Many are currently enjoying the latest installment of Peter Jackson’s Hobbit films, or watching HBO’s Game of Thrones television series—both based on best-selling books and contrasted in my earlier article in Mercatornet. Some people might still not be aware, however, of the History Channel’s hit series Vikings, an Irish/Canadian production heading into its second season, or of Bethesda Studios’ Elder Scrolls role-playing video-games, whose latest title Skyrim has sold more than twenty million copies to date. There seems no medium the medieval has not come to master, thrilling audiences across spectra of age and taste, and likely generating enough revenue to refinance the Crusades.
Granted, the medieval element in these productions is not uniform. Some of it, such as Vikings, is properly called historical fiction or historical drama. Set in ninth-century Scandinavia it is comparable, at least generically, to the novels of Sigrid Undset and Umberto Eco, whose medievalism is temporal rather than elemental. It is supposed to take place within our own past, and within historical memory. Other examples, including The Hobbit, Game of the Thrones, and Skyrim are pseudo-medieval, though they might also be called fantasy. They must nonetheless be distinguished from such fantasy as Harry Potter, whose setting is not medieval, but which uses pieces of the medieval to frame its modernity.

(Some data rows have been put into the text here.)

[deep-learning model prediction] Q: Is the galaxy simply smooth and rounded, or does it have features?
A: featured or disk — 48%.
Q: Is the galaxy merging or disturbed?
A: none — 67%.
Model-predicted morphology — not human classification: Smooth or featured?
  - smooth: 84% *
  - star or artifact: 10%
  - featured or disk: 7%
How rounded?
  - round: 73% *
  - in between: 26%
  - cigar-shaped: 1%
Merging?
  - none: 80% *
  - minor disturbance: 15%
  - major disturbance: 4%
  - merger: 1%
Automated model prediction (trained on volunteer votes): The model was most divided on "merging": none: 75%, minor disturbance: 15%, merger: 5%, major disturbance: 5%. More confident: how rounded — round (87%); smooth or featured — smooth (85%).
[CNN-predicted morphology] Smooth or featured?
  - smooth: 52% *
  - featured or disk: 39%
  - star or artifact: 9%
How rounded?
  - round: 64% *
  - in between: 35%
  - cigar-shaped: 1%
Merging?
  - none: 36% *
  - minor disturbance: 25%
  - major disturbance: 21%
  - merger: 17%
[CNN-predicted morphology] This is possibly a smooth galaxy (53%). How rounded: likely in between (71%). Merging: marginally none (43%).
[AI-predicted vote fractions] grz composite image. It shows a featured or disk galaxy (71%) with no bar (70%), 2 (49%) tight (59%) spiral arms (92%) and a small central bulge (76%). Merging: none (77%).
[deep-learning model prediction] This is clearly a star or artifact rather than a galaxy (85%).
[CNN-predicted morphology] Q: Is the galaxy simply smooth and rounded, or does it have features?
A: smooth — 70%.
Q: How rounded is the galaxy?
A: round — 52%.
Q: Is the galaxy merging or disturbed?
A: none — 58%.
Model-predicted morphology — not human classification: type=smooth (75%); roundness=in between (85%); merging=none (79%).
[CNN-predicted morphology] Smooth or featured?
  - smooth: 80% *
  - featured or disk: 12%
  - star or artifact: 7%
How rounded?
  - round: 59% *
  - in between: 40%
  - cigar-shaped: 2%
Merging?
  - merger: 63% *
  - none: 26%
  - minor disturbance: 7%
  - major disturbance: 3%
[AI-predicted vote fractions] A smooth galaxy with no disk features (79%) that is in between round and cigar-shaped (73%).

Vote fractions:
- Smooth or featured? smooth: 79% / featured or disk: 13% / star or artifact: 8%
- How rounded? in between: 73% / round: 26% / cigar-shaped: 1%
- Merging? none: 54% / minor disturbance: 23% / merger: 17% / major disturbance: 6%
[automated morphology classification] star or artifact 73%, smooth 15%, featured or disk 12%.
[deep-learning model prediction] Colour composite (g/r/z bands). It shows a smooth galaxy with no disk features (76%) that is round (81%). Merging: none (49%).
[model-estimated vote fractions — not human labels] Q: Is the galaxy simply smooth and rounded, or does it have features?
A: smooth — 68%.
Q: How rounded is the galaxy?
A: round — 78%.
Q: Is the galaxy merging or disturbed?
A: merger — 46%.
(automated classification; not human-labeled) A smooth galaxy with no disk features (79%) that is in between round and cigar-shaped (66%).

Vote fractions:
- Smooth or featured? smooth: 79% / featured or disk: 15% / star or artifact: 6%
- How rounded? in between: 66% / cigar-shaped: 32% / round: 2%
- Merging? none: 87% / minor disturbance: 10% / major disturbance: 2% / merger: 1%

These and other distinctions, sometimes represented by the terms “medievalism” and “neomedievalism”, work insofar as they distinguish the creature from the clothing. A problem is that the most celebrated and exemplary narratives of early times are themselves some sort of hybrid—of reality and the supernatural, of fact and fiction, of truth and falsehood ‑ and often in ways little different, though no doubt less elaborate, from the examples of modern medievalism. Medieval writers and audiences did eventually establish generic distinctions between tradition and escapism, but these tended to appear later, and as novelty became more acceptable as a literary value.

norse saga
Hervor, a shieldmaiden in the Norse cycle of the magic sword Tyrfing.
Image: Peter Nicolai Arbo /Wikimeadia Commons
The history of medievalism is the history of imaginative exploitation, beginning not with us, nor with the Romantics, but with medieval peoples’ own histories of themselves. Whether it is Beowulf, The Song of Roland, The Nibelungenlied, Njál’s Saga, The Táin, or any other medieval centerpiece, it is retrospective, it is nostalgic, and it is larger than life. Some works are more subdued than others, of course. The Old Icelandic Njál’s Saga has powerful heroes but no monsters; see Grettir’s Saga for those. Most of them are tragic.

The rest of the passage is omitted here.